The Broughtons

Leaving the Broughtons after only a week, they remain nearly as much a mystery to us as they were when we arrived.

The Broughton archipelago, named after two of the larger islands in the group, is generally agreed to extend roughly between the northern branch of Knight Inlet and Queen Charlotte Strait along the Inside Passage between Vancouver Island and the BC mainland. Some folks include lower reaches in with their definition of the place, considering the sparse anchorages and settlements between the upper part of the rapids of a piece with the main grounds. The region has a colorful history of logging and fishing stretching back to the late 1800s, and was well-populated by First Nations tribes long before that.

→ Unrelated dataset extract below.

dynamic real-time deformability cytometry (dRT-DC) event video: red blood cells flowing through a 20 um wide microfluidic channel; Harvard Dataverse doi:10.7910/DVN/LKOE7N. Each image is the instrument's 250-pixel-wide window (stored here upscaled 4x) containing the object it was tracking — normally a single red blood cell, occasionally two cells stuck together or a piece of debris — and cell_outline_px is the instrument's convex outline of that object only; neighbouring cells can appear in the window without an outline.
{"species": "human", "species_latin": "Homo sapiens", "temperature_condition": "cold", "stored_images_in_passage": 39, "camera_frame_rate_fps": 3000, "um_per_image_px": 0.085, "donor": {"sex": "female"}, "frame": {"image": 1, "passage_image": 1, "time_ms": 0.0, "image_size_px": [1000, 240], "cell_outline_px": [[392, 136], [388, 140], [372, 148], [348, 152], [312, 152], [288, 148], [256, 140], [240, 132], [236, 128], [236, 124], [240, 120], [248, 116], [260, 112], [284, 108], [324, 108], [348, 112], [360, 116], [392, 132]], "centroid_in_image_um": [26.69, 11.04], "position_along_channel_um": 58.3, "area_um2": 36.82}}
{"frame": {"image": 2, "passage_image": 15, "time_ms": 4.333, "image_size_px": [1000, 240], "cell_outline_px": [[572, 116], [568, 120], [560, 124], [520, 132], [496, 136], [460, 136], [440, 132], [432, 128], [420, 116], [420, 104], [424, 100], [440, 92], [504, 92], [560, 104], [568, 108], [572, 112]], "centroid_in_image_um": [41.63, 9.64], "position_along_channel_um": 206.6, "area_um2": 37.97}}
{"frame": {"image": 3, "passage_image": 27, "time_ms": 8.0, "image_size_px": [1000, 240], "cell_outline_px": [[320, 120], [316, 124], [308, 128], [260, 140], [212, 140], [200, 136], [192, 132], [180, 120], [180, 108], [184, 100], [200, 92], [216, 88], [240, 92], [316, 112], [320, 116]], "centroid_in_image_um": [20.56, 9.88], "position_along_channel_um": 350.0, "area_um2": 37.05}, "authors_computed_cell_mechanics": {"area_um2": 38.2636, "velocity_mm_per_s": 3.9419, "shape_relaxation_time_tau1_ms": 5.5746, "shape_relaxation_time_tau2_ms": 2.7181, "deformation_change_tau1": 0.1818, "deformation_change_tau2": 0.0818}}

We had passed by this way before, brushing past or through them without stopping for more than a night. But we had heard tell of a mythic cruising ground, a place where some Pacific Northwest boaters spend every summer for decade on decade, so tantalizing are the anchorages, so friendly are the people, so colorful are the communities. A place where mountains rise sheer from salt-water and bears wander the shores unmolested and eagles pinwheel in the sky, seeking only the choicest fish from boundless supplies of native salmon. A place where the history of the region stands out, and draws you back in as you stand in haunted places where millions of natives attended thousands of potlatches since time immemmorial, where young European immigrants bucked logs by hand across massive evergreens that reached, grove by grove, as far as the eye could see.

The Broughtons were all those things, but also, somehow, something less.

Lacy Falls in the Broughton Archipelago
Lacy Falls in the Broughton Archipelago

The Broughtons are an odd duck, defying easy categorization. The scenery is on par with Desolation Sound, yet they are more scarred by clear-cutting and dotted with fish farms than areas further south. They are more remote than any cruising ground bordering the Strait of Georgia, but in many places, they proved even more crowded in our experience. There are more anchorages, but they are often less protected, smaller, and less serene. The proliferation of fish farms and float homes in many of the best leaves others over-packed, moreso than anything we saw in Desolation.Yet in others, we were the only boat on a given night.

The big draw in the Broughtons seems to be the community. A series of small, funky marinas have more character, and a more devoted following, than the turn-and-burn resupply ports in the Gulf and Desolation. Cruisers we met at Pierre’s, a fixture in Echo Bay, had been coming back year after year (in one case, for nearly fifty years!) and if they did not all know one another, they certainly knew the individuals and families who lived and ran those various stores, seasonal pubs, and marinas.

This may be the ideal form for cruising: a place where you may tuck yourself away in a beautiful, empty anchorage for a few days with no one but seals and eagles and bears for company, stark mountain peaks and trees ascending on all sides, and then hop five or ten miles back out and spend the next evening surrounded by friends and fellows at a raucous barbecue on a floating deck at a friendly, well-stocked, family-run marina.

I can see why a lot of people would spend their summers doing that and go no further.

But for some reason, we didn’t quite engage with the magic of the place. Perhaps it was just our unfamiliarity. We found crowded anchorages where we were expecting emptiness, empty marinas where we were expecting a crowd. Working to some rhythm that we were not attuned to, the Broughtons just set us slightly on edge.

Exploring a veiled stream in an isolated bay in the Broughtons
Exploring a veiled stream in an isolated bay in the Broughtons

Part of it may be that, as busy as it seemed to us, apparently it’s a slow year up here. Marinas, always operating on the margins due to the limited season, competition from less expensive, larger ports on the Island, and the expense of importing all the supplies, are having trouble making a go of it. Much of the discussion among the regulars revolved around operations that had gone out of business, or which were up for sale, and had been for some time. It takes a particular sort of character to make a go of it running an independent operation in the Broughtons, and unless that breed runs in the family, it may not last long.

We have no complaints about the Broughtons, and, the more we sail these waters, the more we realize how experiences can be colored by timing… rapids we have found placid or easy have terrorized other folks we have met, anchorages that we found shifty or ugly or over-crowded have been blissful and serene for other people. You have to allow for circumstance in all your judgements.

So we’ll be back to the Broughtons again some time, to see if our rhythms match up better some other season. For this year, we’ve left them behind for good.

It is the big waters of the West Coast of the Island that are calling to us now.